« Porter la réforme »

par Emmanuel Tugny |  publié le 29/03/2024

Novlangue. De Newspeak, George Orwell, « 1984 ». Langage convenu et rigide destiné à dénaturer la réalité

Écoutons nos politiques : ils sont, à les entendre, des Atlas, des corps en souffrance ployant sous les projets de loi, les programmes, les textes fondateurs. Ils « portent » une loi, ils « portent » un décret, ils « portent » une initiative, ils « portent » une réforme… ad nauseam.

René Girard l’a amplement identifié en 1972 dans La Violence et le sacré, une caractéristique de la modernité est la transition qu’on y observe de l’héroïsme agent vers l’héroïsme patient, de la prouesse épique vers la prouesse victimaire, de Lancelot vers Tristan, de Dom Juan vers Werther. Ainsi, avec le christianisme, le surhomme, l’homme nonpareil, devient la victime, et le « banal », comme l’atteste Hannah Arendt, le bourreau.

Il semble en aller de même au champ politique, à en juger par l’emploi métaphorique épuisant qu’on y fait ces temps-ci du verbe « porter ». Ils incarnaient ? Ils défendaient ? Ils promouvaient ? Ils faisaient de leur corps une chair nouvelle, vivant symbole de constructions collectives ?  Les voici placés à distance, distingués de leur action, de cette action qui les bourrelle, qui les blesse, qui leur « pèse » !

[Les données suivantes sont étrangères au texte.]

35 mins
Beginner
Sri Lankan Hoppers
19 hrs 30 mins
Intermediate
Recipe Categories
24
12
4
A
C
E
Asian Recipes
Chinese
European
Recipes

Le politique semble devenu, à l’entendre, le portefaix, le coolie, le sherpa, du politique : on ne « fait » plus la politique, on la « supporte » ; on n’est plus un politique, on endure le politique. La politique n’est plus action, elle est passion. Le héros politique du temps ne « vit » plus le politique, il en est le patient : reste à savoir combien de temps ce patient « supportera » de courber l’échine sous le fardeau civique.